Бледные лучи лондонского рассвета, просочившиеся сквозь щель в занавесках, застали меня все в том же кресле — прочитанная рукопись лежала у меня на коленях, а сам я спал, и мои тревожные, обрывочные сновидения населяли призраки.
История сэра Джеймса Монмута
1
Дождь, дождь — весь день, весь вечер, всю ночь, проливной осенний дождь. В сельской глуши, над полями, болотами, вересковыми пустошами льет благоуханный дождь, и ветер несет его капли. Дождь в Лондоне, бурлящий и стекающий по сточным канавам. Свет уличных фонарей, размытый дождем. Полицейский, прохаживающийся в плаще с капюшоном, и дождь, серебряно мерцающий на его плечах. Дождь, дробно отскакивающий от крыш и тротуаров, ласковый дождь, тайно нисходящий на леса и мрачные пустоши. Дождь на Лондонской реке, и косой дождь среди складов, пристаней и причалов. Дождь, проливающийся на пригородные сады, заросшие густо лавром и рододендронами. Дождь льет повсюду — с севера на юг и с востока на запад — так, словно его никогда прежде не было, а теперь он уже никогда больше не перестанет.
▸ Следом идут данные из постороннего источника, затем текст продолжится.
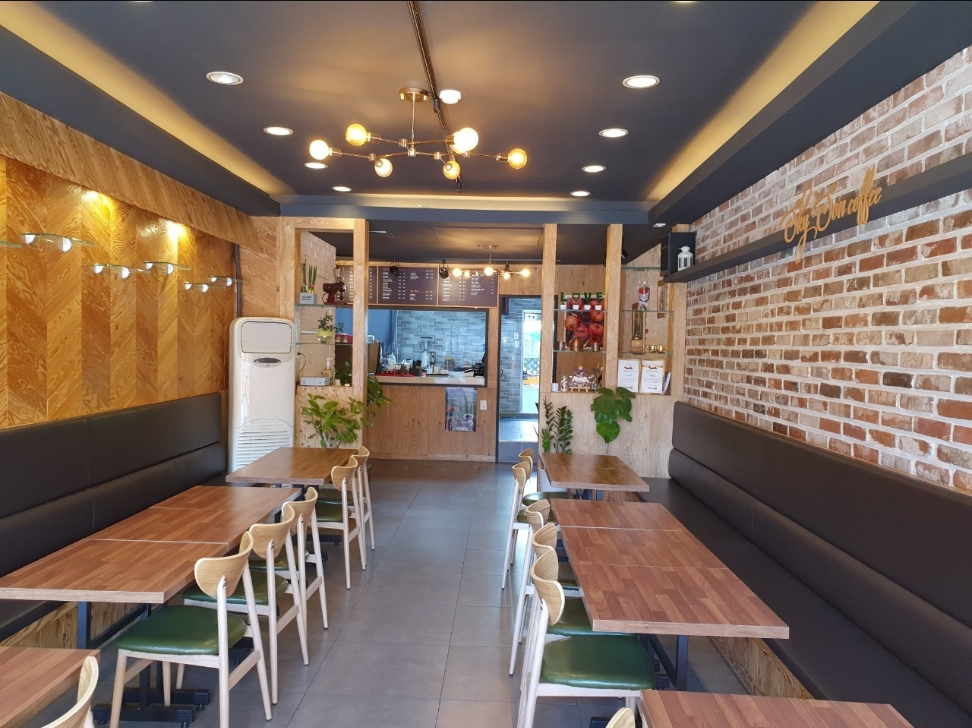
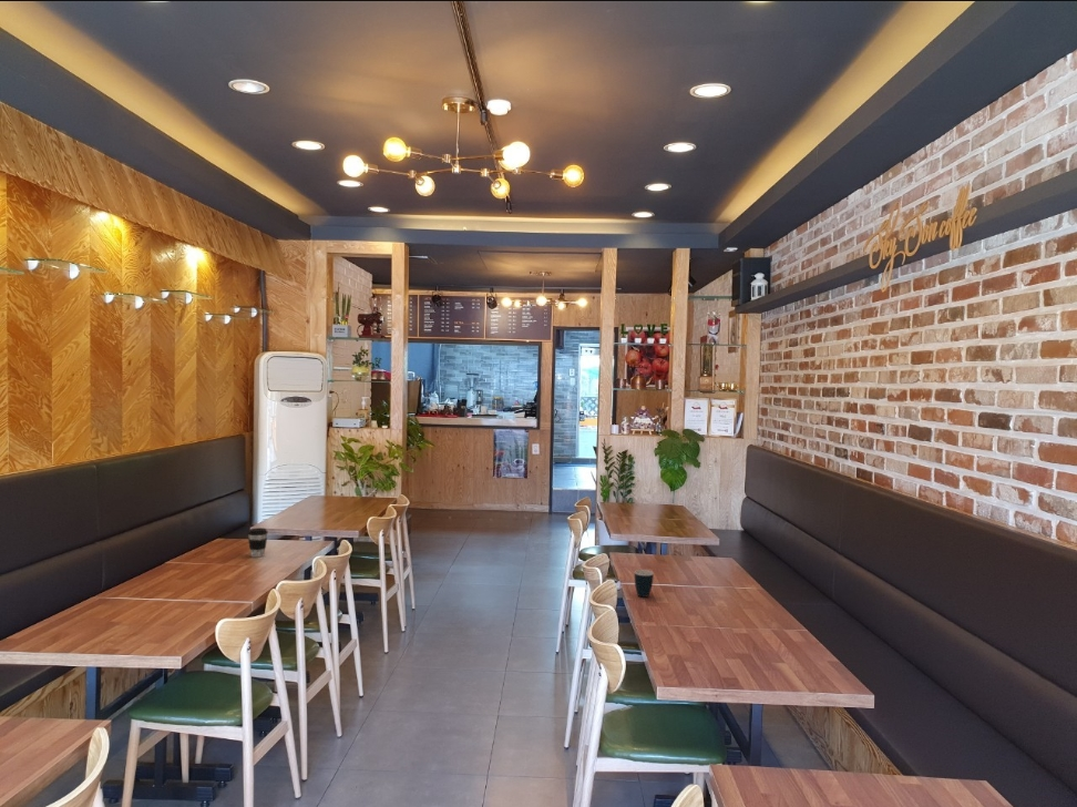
+ coffee cup [247,527,269,559]
+ mug [634,569,655,599]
Дождь на всех затихших улицах и площадях, во дворах и переулках, в парках и на кладбищах, на каменных лестницах и во всех городских углах и закоулках.
Дождь. Лондон. Конец года, поздняя осень.
* * *Впрочем, мне это казалось очаровательным и безмерно странным. В Африке, Индии, на Дальнем Востоке — в странах, где я провел большую часть своей жизни, — такого дождя не было, сколько я себя помню. Лишь жара и засуха, месяц за месяцем, наступавшие внезапно после муссонных ливней, когда набрякшие небеса прорывались, словно фурункул, и изливали на землю потоки дождя, превращающие ее в грязь, ревущие подобно реке. Дожди, которые обрушивались на мир как безумные, а затем прекращались, оставляя после себя одну лишь разруху.
Я слушал, как случайные гости из Англии говорили об этом благословенном, непрестанном, ласковом дождичке, и в подобные минуты, тусклое полувоспоминание, подобное тени сна, пробуждалось и поднималось на миг почти на самую поверхность моего сознания, а затем вновь уплывало прочь. И вот теперь я был здесь, один под этим лондонским дождем, осенью сорокового года моей жизни.